_TASK TO COMPLETE_. Once you find the line that contains "ring pip: (319, 246)", write out that line and every line after it to the end of the records, exactly and with nothing else.

........

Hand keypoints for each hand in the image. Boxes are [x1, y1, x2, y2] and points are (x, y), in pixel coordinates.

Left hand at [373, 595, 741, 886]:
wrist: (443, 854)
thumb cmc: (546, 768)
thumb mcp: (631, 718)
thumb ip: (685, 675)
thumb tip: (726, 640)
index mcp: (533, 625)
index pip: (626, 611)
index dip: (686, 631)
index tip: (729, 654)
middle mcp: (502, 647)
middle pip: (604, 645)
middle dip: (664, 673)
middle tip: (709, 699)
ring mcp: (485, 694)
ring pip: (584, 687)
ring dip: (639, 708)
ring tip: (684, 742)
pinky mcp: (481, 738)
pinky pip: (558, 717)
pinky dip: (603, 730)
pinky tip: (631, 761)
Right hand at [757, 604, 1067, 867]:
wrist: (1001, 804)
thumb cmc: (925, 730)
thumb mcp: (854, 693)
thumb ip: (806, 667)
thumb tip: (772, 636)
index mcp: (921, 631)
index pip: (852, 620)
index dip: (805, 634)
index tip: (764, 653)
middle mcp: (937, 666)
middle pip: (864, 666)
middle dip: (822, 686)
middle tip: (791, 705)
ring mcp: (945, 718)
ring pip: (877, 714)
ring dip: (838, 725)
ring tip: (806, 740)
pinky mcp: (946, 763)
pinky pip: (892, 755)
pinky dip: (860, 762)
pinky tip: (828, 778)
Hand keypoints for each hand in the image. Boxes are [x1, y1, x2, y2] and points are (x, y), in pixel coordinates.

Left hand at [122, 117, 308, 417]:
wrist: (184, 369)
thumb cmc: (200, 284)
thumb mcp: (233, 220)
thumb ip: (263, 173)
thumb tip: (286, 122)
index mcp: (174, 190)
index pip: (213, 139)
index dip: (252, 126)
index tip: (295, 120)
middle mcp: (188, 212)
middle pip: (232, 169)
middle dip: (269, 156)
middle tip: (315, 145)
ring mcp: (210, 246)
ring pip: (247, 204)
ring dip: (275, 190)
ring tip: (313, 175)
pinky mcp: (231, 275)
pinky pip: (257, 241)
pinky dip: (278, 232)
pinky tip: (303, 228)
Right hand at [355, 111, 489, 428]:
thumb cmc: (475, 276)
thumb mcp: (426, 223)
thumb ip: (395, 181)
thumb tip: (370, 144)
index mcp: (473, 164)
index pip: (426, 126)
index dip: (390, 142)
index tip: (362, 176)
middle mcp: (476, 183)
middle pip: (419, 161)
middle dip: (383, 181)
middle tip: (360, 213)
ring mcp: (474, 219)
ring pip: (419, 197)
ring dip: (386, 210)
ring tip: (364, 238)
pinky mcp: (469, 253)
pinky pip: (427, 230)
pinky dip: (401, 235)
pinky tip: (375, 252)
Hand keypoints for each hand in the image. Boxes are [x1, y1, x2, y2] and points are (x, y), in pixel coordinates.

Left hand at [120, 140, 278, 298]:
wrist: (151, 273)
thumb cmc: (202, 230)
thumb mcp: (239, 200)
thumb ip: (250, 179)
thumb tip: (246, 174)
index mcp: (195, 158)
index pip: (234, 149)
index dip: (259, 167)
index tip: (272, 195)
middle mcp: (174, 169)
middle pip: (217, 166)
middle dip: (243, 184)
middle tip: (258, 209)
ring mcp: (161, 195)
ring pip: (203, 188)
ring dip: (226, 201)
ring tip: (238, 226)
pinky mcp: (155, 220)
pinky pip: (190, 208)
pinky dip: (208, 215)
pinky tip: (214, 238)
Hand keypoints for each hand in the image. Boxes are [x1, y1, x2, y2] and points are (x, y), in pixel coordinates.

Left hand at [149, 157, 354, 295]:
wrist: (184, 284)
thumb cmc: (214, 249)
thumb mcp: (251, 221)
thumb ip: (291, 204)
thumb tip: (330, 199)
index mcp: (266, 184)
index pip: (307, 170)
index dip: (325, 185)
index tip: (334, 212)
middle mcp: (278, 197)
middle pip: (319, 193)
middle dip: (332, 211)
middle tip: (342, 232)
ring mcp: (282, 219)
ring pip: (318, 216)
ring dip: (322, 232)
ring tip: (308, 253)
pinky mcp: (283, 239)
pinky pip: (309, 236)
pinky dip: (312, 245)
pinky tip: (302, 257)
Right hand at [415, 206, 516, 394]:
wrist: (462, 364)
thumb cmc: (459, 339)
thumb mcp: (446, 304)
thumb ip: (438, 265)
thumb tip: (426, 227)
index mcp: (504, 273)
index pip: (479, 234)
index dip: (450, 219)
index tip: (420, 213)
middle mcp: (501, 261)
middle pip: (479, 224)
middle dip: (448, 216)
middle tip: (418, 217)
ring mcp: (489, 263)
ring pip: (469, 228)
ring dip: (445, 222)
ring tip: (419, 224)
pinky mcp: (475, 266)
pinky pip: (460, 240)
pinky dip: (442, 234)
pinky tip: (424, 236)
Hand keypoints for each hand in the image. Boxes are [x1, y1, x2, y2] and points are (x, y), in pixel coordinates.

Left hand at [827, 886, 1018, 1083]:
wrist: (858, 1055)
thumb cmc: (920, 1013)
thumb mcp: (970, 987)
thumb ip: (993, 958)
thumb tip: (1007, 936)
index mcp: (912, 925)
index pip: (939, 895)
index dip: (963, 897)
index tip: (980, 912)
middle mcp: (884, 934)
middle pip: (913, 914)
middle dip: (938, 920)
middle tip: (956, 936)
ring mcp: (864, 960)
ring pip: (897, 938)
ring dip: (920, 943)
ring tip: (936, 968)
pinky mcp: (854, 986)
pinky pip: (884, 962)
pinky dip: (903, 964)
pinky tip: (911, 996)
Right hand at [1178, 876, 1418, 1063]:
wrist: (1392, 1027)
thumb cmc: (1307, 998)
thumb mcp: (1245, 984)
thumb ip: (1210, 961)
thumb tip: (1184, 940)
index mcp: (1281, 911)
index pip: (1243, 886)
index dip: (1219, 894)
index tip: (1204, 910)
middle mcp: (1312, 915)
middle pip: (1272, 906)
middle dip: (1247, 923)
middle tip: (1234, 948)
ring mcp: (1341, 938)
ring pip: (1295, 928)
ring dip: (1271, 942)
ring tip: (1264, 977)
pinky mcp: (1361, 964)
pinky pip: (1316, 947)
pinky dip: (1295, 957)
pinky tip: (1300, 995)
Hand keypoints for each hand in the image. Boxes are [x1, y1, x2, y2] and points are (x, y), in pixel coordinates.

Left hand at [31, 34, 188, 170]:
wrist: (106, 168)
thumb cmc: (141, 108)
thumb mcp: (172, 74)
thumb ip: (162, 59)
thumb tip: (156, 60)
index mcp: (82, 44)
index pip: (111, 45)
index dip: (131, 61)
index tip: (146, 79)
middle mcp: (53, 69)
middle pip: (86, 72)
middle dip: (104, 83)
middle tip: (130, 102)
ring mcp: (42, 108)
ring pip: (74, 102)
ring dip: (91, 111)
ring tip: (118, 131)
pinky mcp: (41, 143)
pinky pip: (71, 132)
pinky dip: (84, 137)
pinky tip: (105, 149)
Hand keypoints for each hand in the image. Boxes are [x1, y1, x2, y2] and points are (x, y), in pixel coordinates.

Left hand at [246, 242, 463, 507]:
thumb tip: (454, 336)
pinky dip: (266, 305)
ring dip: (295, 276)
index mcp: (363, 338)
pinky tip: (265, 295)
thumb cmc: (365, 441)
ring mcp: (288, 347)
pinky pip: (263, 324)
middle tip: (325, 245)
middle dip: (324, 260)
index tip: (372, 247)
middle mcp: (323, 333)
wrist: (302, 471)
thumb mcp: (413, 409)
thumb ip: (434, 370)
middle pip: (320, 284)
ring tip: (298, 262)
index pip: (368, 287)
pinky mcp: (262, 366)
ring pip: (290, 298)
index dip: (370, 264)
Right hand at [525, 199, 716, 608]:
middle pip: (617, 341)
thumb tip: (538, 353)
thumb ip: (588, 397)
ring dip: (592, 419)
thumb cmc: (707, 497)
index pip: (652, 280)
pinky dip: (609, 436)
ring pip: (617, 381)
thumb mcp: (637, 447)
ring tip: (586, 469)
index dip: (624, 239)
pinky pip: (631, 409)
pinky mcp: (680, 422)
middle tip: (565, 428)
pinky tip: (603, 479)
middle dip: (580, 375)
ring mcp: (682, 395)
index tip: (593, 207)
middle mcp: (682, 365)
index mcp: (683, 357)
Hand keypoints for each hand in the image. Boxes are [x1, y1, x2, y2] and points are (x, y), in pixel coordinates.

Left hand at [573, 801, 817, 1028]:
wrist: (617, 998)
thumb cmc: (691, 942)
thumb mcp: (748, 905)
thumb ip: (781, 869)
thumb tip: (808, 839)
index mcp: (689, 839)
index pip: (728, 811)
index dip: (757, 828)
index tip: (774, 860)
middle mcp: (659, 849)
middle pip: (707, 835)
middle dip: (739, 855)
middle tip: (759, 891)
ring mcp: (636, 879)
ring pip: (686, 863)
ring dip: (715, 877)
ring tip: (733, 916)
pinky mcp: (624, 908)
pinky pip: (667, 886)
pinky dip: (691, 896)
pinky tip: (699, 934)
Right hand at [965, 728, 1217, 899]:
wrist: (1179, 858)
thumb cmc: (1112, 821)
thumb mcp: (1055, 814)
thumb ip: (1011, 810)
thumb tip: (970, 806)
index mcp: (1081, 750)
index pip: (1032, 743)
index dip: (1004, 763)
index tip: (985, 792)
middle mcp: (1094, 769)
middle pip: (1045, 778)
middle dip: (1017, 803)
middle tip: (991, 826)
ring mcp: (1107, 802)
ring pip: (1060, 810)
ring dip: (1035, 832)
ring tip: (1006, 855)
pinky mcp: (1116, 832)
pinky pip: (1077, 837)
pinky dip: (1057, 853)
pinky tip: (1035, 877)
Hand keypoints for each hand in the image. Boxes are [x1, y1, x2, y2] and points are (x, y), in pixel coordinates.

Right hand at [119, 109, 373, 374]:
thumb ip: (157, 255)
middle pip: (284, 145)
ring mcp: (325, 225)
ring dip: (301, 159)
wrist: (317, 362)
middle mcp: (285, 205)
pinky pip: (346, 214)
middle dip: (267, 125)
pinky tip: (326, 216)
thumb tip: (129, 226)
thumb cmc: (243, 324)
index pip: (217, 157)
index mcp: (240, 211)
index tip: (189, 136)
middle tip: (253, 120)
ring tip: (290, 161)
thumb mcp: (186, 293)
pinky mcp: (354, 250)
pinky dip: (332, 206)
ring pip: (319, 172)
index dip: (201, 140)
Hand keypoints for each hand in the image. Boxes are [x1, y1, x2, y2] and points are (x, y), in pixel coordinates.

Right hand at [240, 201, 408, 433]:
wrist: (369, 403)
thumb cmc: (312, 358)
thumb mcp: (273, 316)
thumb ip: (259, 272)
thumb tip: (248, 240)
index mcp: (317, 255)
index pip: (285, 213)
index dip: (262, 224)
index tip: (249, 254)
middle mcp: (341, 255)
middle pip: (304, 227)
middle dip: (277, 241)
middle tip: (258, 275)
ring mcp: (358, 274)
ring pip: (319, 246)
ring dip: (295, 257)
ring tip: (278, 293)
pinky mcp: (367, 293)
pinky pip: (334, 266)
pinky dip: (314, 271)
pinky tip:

........

_SOLVED EXERCISE_.
ring pip: (319, 246)
ring dip: (295, 257)
ring tip: (278, 293)
pinky mcp: (367, 293)
pinky pip: (334, 266)
pinky dip: (314, 271)
pinky tip:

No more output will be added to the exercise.